Excerpt provided
-------

So another way of looking at this, which I think is particularly useful, is to think of what happens-- well, OK. We'll get there in a second. I want to look at what happens if k was wrong, but before I do that, let's look at the-- I'm going to give a kind of a graphical view of the information that the prover sends and the verifier's actions in this protocol.

So the values that the prover's sending are going to be in yellow. So and the information that the verifier has or checks is going to be in white. So the verifier has the k, the input value, which is supposed to be the number of satisfying assignments, and the prover sends some value, and the verifier checks that this value, which is supposed to be the number of satisfying assignments, corresponds with k. So that's one of the checks it does.

Then the prover is going to send-- going to take, to justify this value, it sends the number of satisfying assignments when you have x1 set to 0 or set to 1. The verifier adds those up to give you-- and it's supposed to equal the total number of satisfying assignments. And so this is-- if you understood this protocol, this is just-- I'm writing it out in a sort of a simplified way perhaps. OK. And so keeps checking that these things add up correctly until you get down to setting all m values in all 2 to the m possible ways, and now the verifier is going to then check to make sure that that equals what the formula would say.

OK. So now, what happens if k was the wrong value? It did not agree with the number of satisfying assignments. And what happens now? Could the prover-- what happens if the prover tries to make the verifier accept anyway?

So the only thing the prover can do at the very first step would be to lie about-- if the prover sends the-- if k is wrong and the prover sends the correct value for the total count, the verifier's going to reject. So I'm trying to see, could the prover try to make the verifier accept? What happens?

So the prover has to lie here, and I'm going to indicate that by saying the prover is sending in the wrong value for the total count. Well, if the prover's going to lie here, then just like if you have a child who tells a lie, and then you start-- as the parent, you start asking questions to try to see if the story is consistent, one lie is going to lead to another lie. And that's what happens here.

In order to justify this lie, the prover is going to have to lie in one, or perhaps both, but at least one of these two values because you can't have the two correct values adding up to the incorrect value. So you have to think about what's going on here. So this is a lie that's going to force a lie at one side or the other one level down, which is then going to force a lie to propagate down. And so there's-- a lie at every stage is going to force a lie at least in one place or another to propagate all the way down to the bottom. And then at the bottom, the verifier will see that the check doesn't work as when it tries to connect it up with the formula itself, and the verifier will reject.

-------

Exercises to complete
1. In the protocol transcript, what color marks the values the prover sends?
2. Output verbatim the part of the protocol transcript starting with "So the prover" and going on through "what happens here.".

Data provided

-------

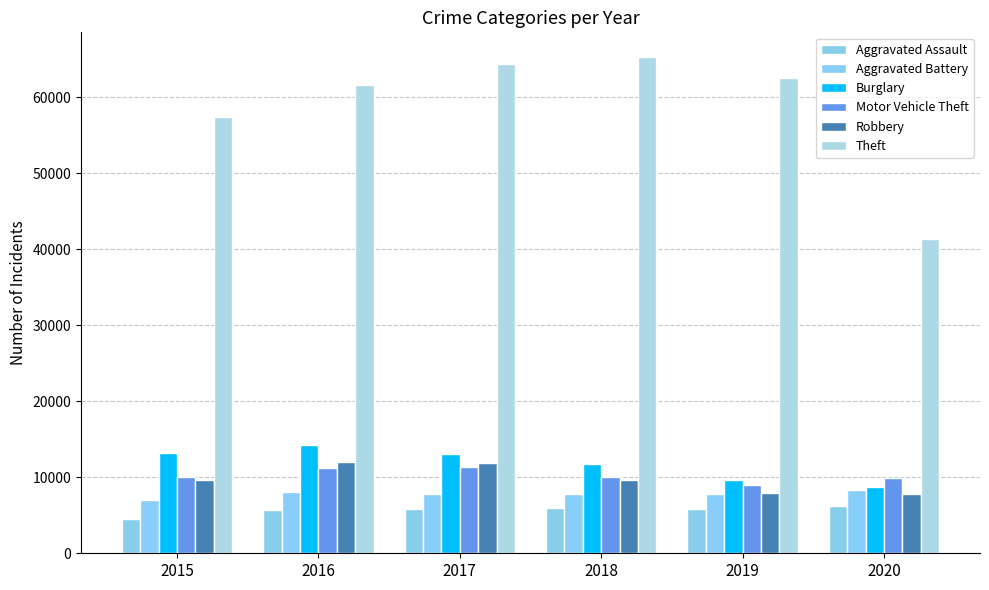

Between 2016 and 2018, which series saw the biggest shift?

Theft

-------

Responses by item number
1. Yellow.

2.
So the prover has to lie here, and I'm going to indicate that by saying the prover is sending in the wrong value for the total count. Well, if the prover's going to lie here, then just like if you have a child who tells a lie, and then you start-- as the parent, you start asking questions to try to see if the story is consistent, one lie is going to lead to another lie. And that's what happens here.